**Directions for this task:**
Only one stretch of the listing below is wanted. Give it again exactly, from the line with "index mcp: (527, 146)" through the line with "thumb cmc: (543, 218)".

**Records shown:**
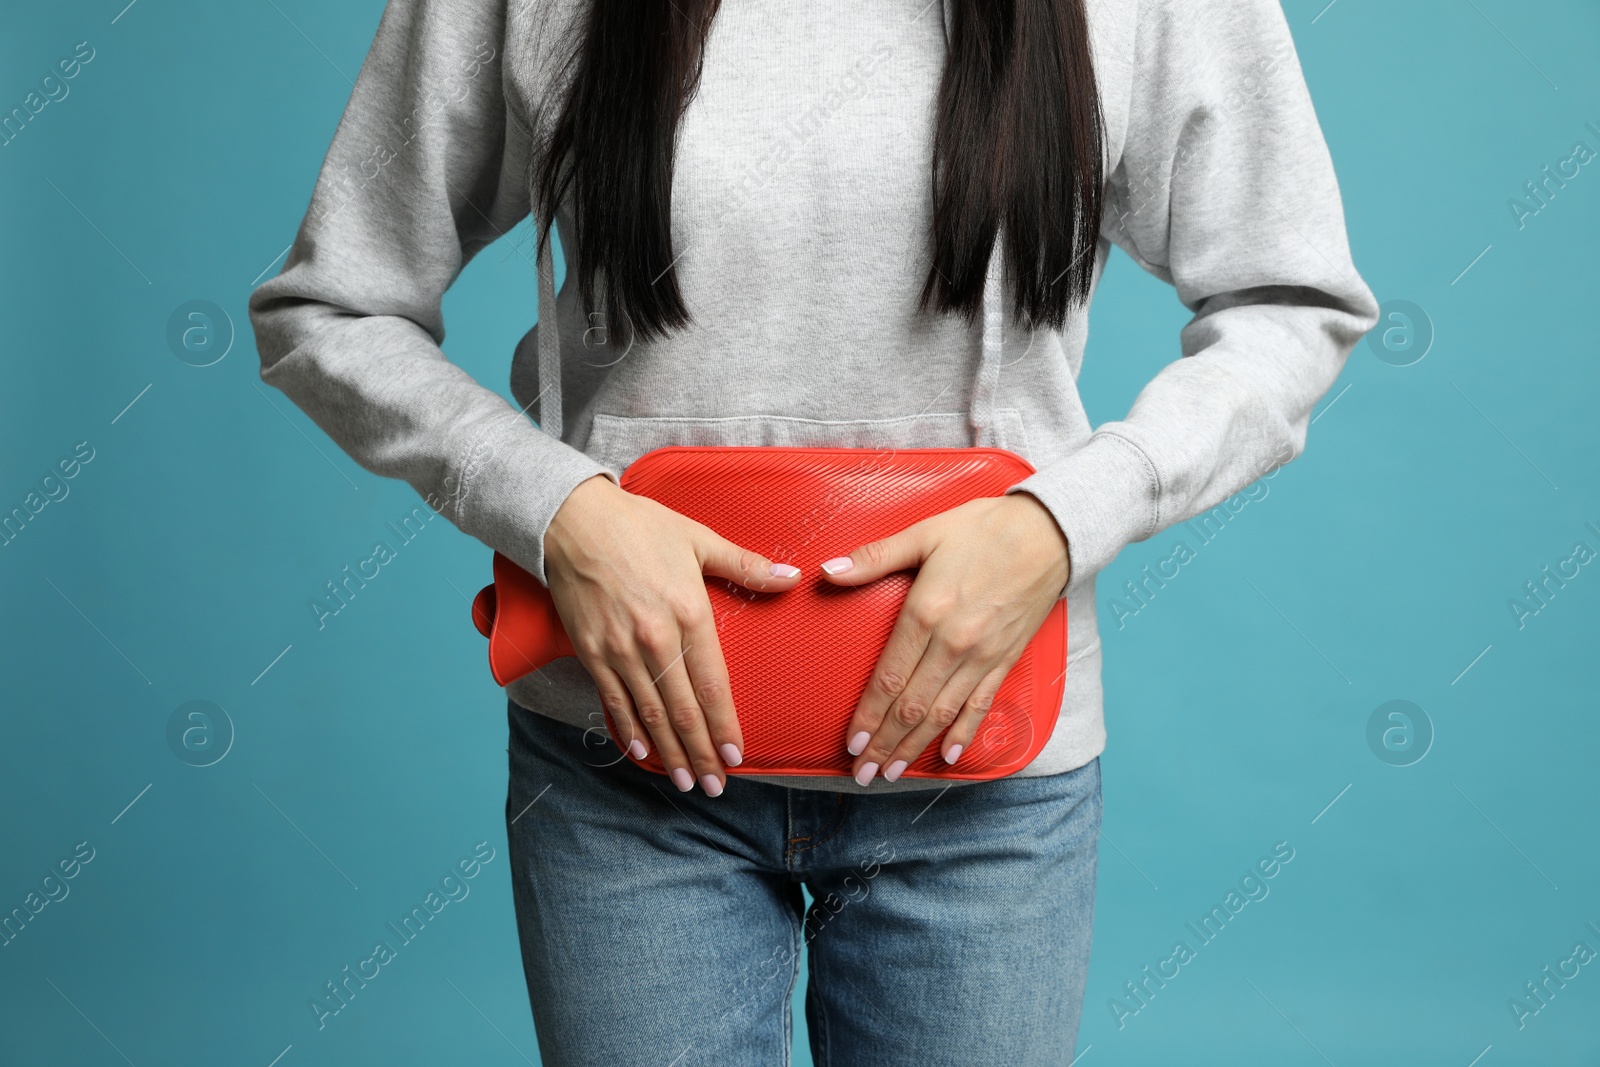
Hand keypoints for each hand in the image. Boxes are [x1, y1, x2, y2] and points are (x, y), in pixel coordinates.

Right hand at [544, 474, 802, 795]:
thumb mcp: (699, 540)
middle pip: (683, 710)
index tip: (734, 756)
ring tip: (685, 780)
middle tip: (715, 785)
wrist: (573, 519)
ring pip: (649, 713)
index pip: (712, 686)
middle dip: (701, 753)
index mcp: (689, 614)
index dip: (723, 726)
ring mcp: (620, 649)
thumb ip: (746, 566)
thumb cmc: (640, 526)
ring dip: (669, 751)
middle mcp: (655, 639)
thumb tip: (793, 576)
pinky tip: (641, 752)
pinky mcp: (591, 651)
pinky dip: (628, 730)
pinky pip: (613, 700)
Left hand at [819, 492, 1069, 784]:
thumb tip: (828, 571)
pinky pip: (981, 705)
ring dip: (914, 747)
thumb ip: (874, 557)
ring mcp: (983, 656)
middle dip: (884, 745)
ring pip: (942, 713)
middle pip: (912, 706)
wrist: (1051, 533)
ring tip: (892, 774)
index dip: (868, 716)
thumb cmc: (984, 528)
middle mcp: (954, 643)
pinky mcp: (1006, 659)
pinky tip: (946, 757)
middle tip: (861, 775)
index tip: (851, 743)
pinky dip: (963, 734)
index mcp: (927, 612)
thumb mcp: (924, 533)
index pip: (889, 678)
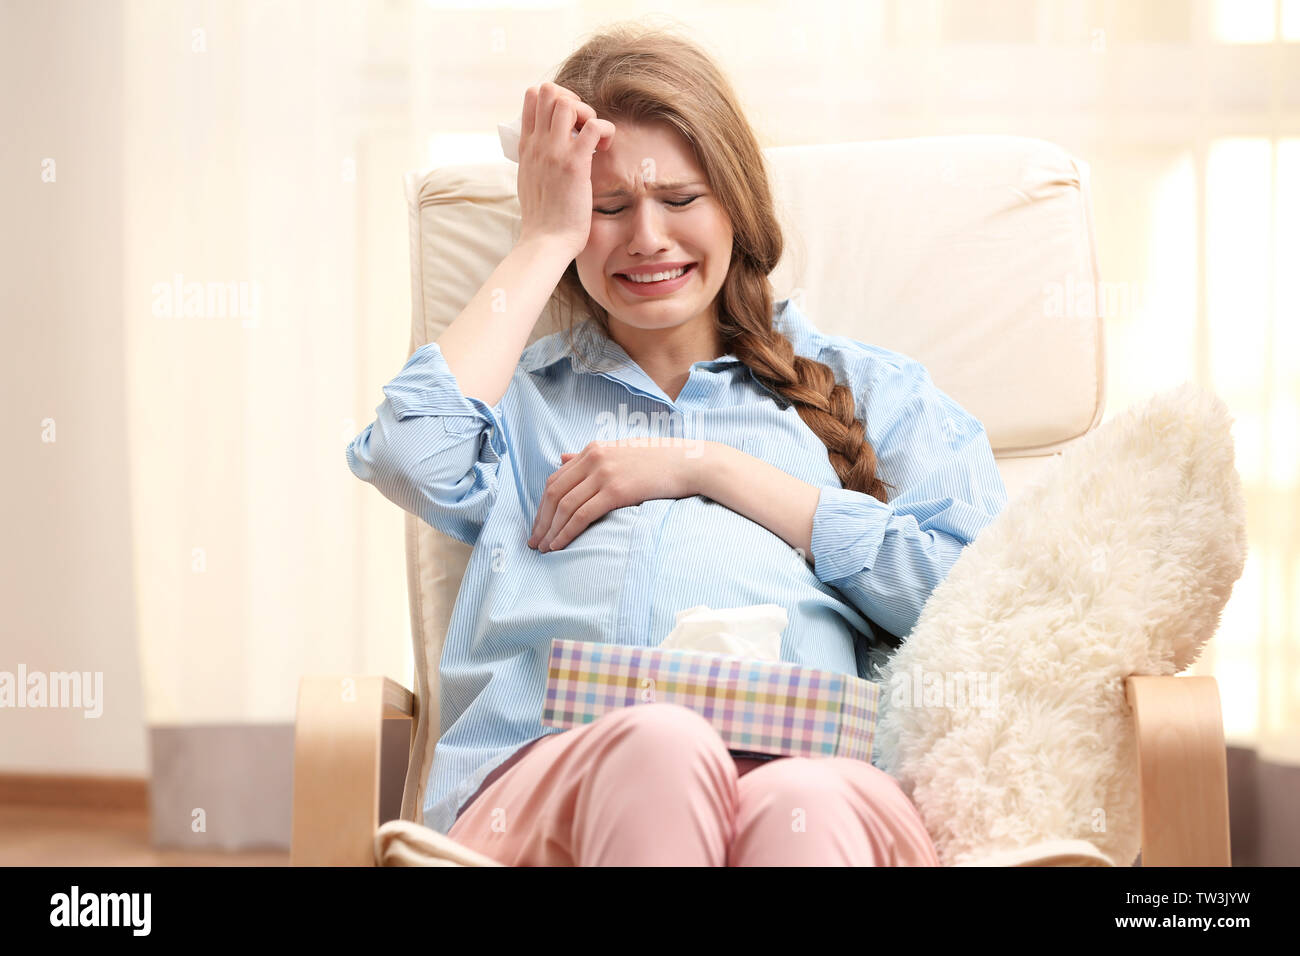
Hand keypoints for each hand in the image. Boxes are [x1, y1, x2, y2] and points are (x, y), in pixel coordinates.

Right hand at [516, 82, 615, 259]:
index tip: (569, 123)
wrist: (545, 242)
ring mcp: (554, 152)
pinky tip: (603, 150)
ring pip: (568, 102)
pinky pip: (594, 126)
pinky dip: (605, 130)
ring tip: (593, 138)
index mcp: (527, 146)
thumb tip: (544, 149)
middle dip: (573, 99)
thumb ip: (535, 158)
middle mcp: (538, 144)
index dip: (556, 99)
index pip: (532, 97)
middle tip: (583, 126)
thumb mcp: (529, 180)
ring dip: (587, 112)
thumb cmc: (543, 218)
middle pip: (549, 90)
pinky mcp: (574, 164)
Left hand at [527, 439, 703, 551]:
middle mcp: (593, 458)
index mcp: (592, 449)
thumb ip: (590, 456)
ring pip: (564, 506)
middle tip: (534, 542)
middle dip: (541, 520)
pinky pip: (581, 515)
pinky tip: (559, 546)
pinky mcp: (615, 490)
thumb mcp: (620, 452)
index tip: (538, 524)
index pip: (556, 479)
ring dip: (550, 531)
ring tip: (543, 549)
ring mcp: (603, 473)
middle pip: (553, 493)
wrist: (690, 463)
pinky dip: (566, 533)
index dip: (542, 505)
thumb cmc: (660, 460)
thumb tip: (561, 458)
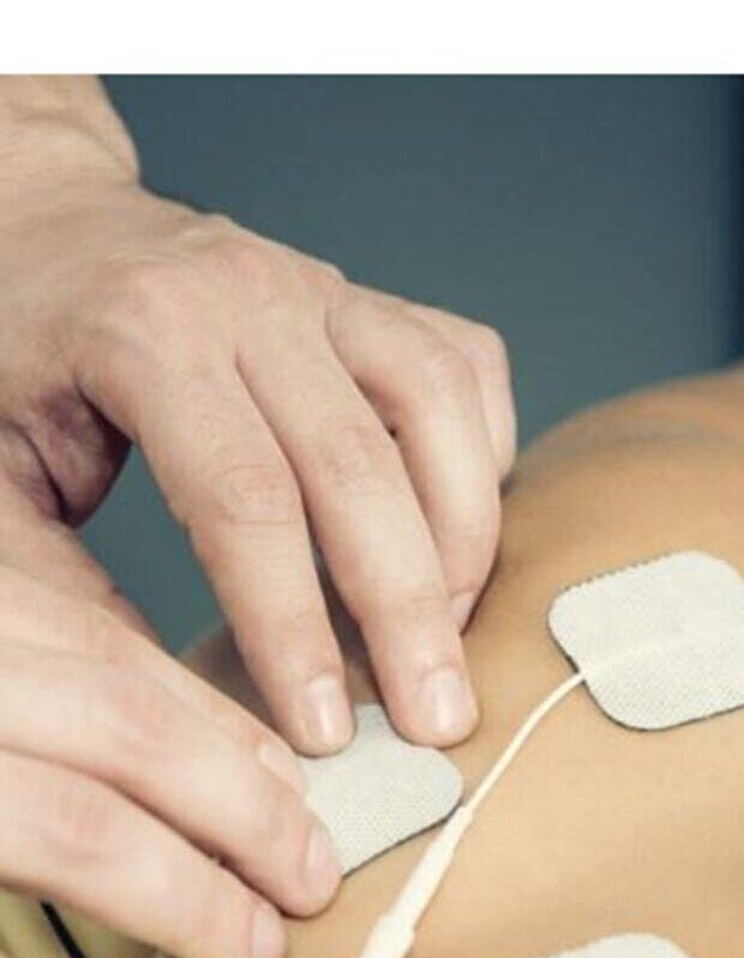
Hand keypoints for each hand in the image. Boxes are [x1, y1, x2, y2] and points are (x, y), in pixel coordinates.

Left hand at [0, 128, 514, 753]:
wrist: (41, 226)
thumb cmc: (11, 363)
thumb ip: (64, 586)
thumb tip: (171, 712)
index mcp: (143, 334)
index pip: (246, 501)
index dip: (292, 627)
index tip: (321, 731)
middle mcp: (250, 297)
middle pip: (360, 467)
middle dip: (406, 610)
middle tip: (436, 722)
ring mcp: (323, 290)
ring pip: (439, 404)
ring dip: (463, 534)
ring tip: (451, 636)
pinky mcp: (370, 300)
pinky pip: (465, 367)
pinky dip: (481, 456)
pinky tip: (459, 539)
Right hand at [0, 566, 342, 957]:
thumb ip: (37, 703)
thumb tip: (195, 761)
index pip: (109, 664)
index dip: (223, 734)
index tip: (297, 795)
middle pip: (118, 725)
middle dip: (241, 810)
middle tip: (311, 883)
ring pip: (66, 824)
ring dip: (179, 899)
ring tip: (251, 956)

**Task solution:**
index mcp: (527, 146)
thumb tip: (544, 149)
middle dip: (573, 99)
thumb ip: (535, 158)
middle mcp: (538, 144)
index dip: (556, 99)
index pip: (532, 97)
middle tip: (583, 126)
thumb mcp: (529, 180)
ring dip: (587, 112)
thumb cmc: (543, 218)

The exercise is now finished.